# Technical Training Question



## Vini (Aug 3, 2017)

I was trying to register for technical training here in Winnipeg, but unfortunately no luck for me all courses were full. My question is:is it like this every year?in 10 minutes everything full? Is it possible to get in somehow later? Is it possible, that someone will cancel their participation in the course? I'm a little bit disappointed. why they didn't make more classes then,if they have do many apprentices? Any experience? Thoughts?


----------



## Ink&Brass (Nov 6, 2013)

It's not so bad this year with the economic downturn, but registering here in Alberta got cutthroat in my first two years of apprenticeship. First year I didn't get through to the NAIT electrician registration line till my 1000th call. It was about 600 calls for second year.

They've finally made it possible to register online, too late for me! Hopefully it makes the next batch of apprentice's lives easier than we had it, waiting in insane lines or hitting redial 1000 times.
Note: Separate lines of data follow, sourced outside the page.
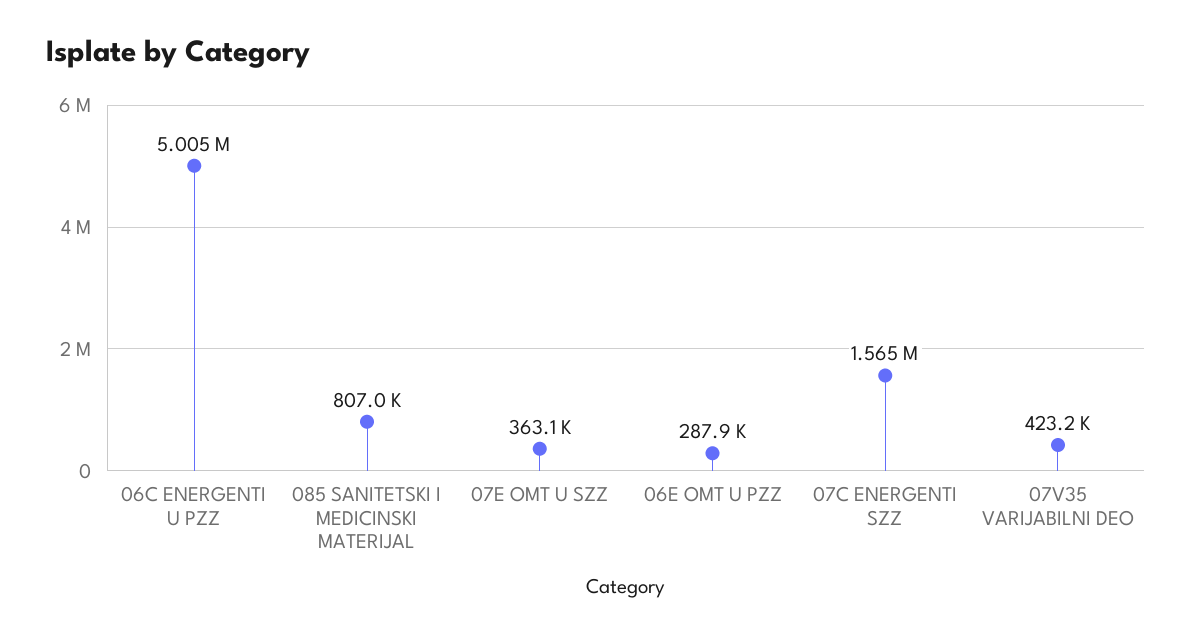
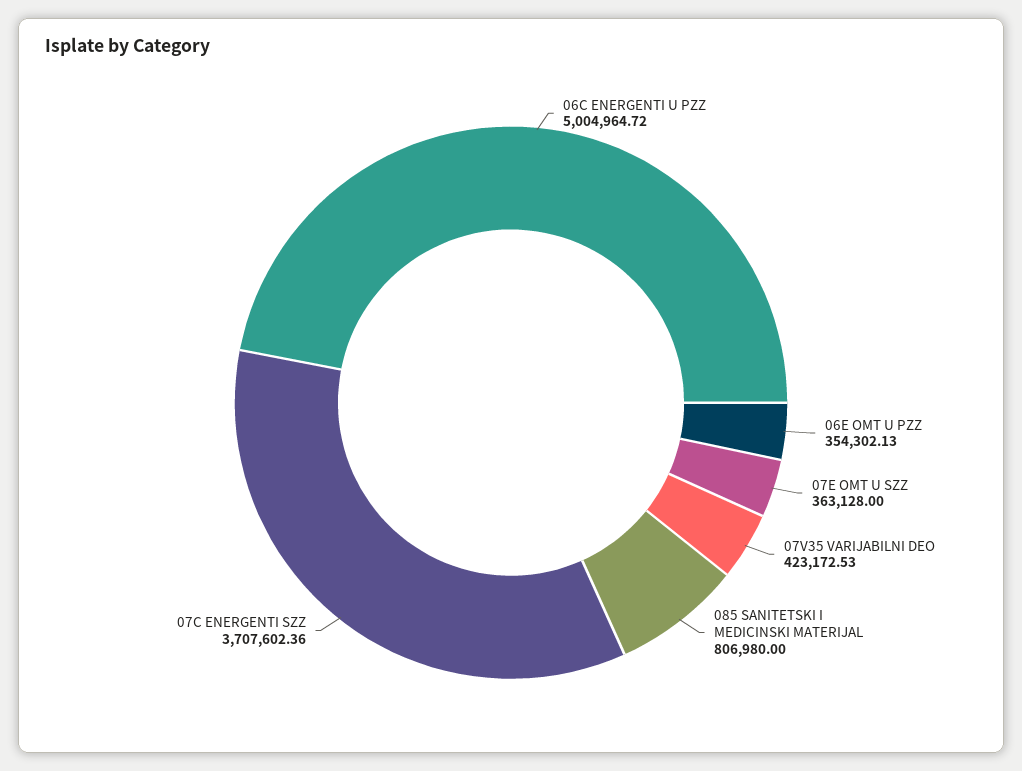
06E OMT U PZZ: 287900 -> 354302.13
07C ENERGENTI SZZ: 1565000 -> 3707602.36

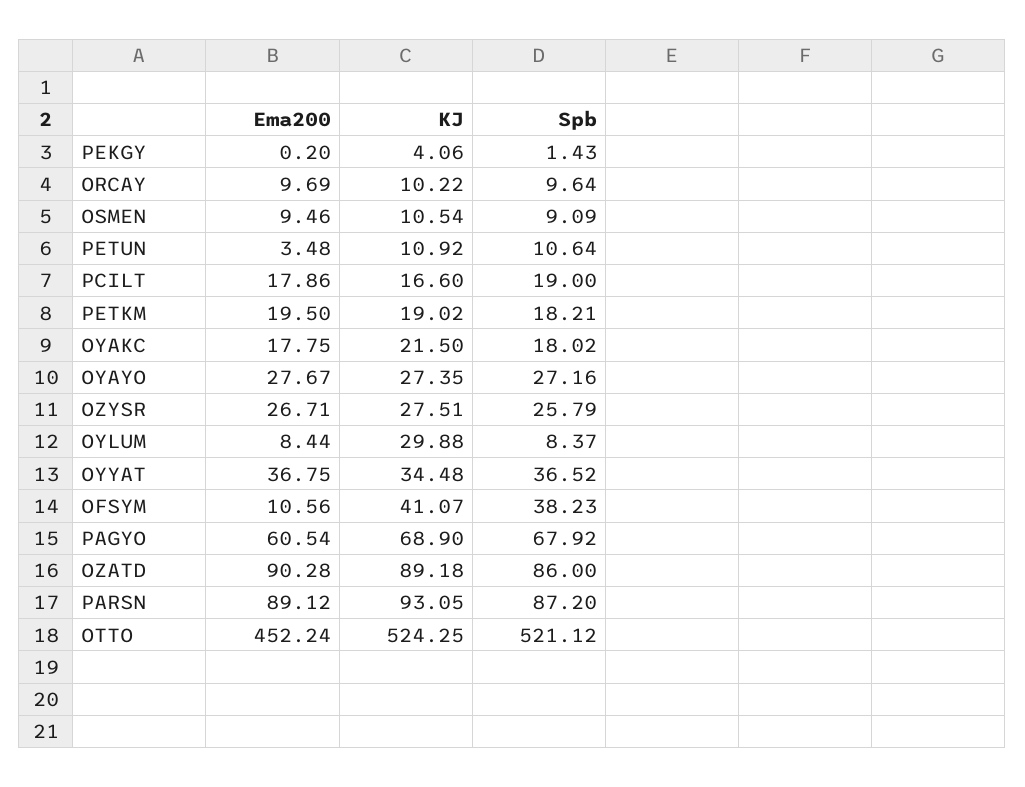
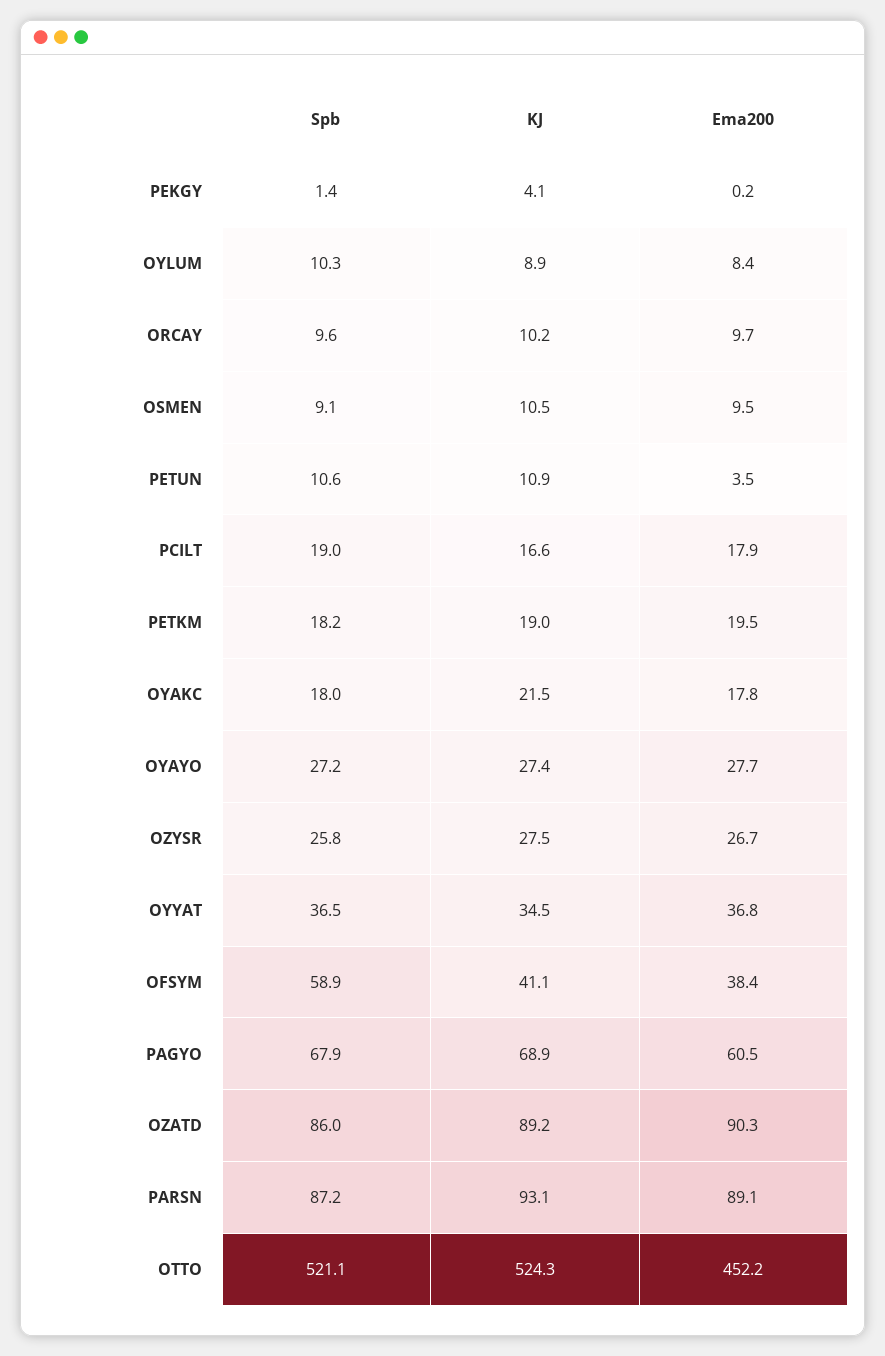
KJ, OYLUM: 29.88 -> 8.9
Spb, OYLUM: 8.37 -> 10.3
Ema200, OFSYM: 10.56 -> 38.4
Spb, OFSYM: 38.23 -> 58.9

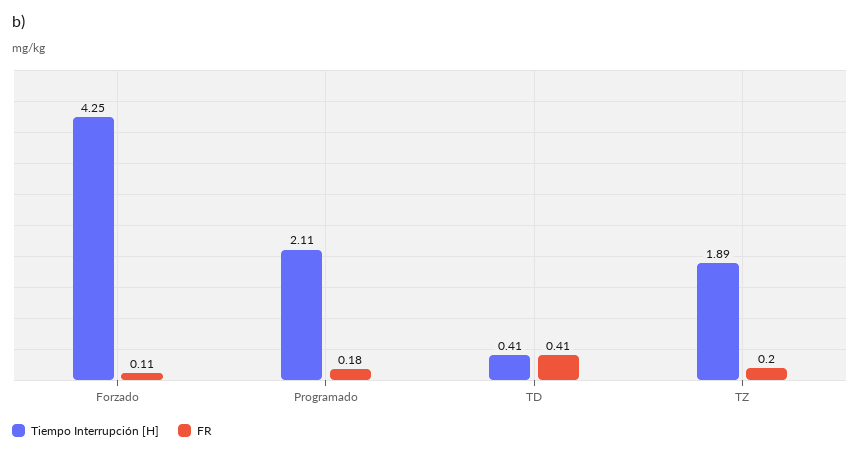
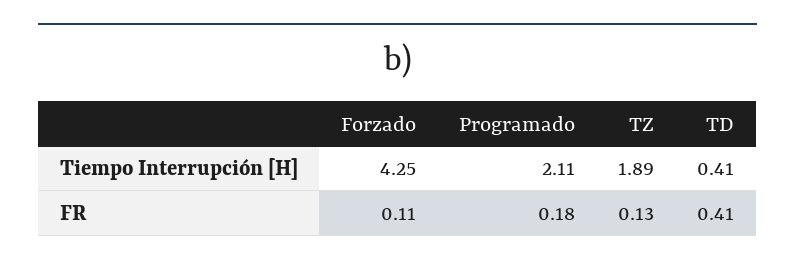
FR, TZ: 0.2 -> 0.13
Not sure what MB is like, but the schools here have a waitlist system just in case someone drops put.


----------



## Vini (Aug 3, 2017)

Thank you for your response, I tried to register in a week after registration was open,everything was full. when I called them, they told it was full in 10 minutes after opening.  I will hope that they will have some cancelations...But, I'm thinking, if they have so many people who want to move towards Jorneyman,why not to add more classes. Looks like it was a big hassle earlier and it's the same now...


----------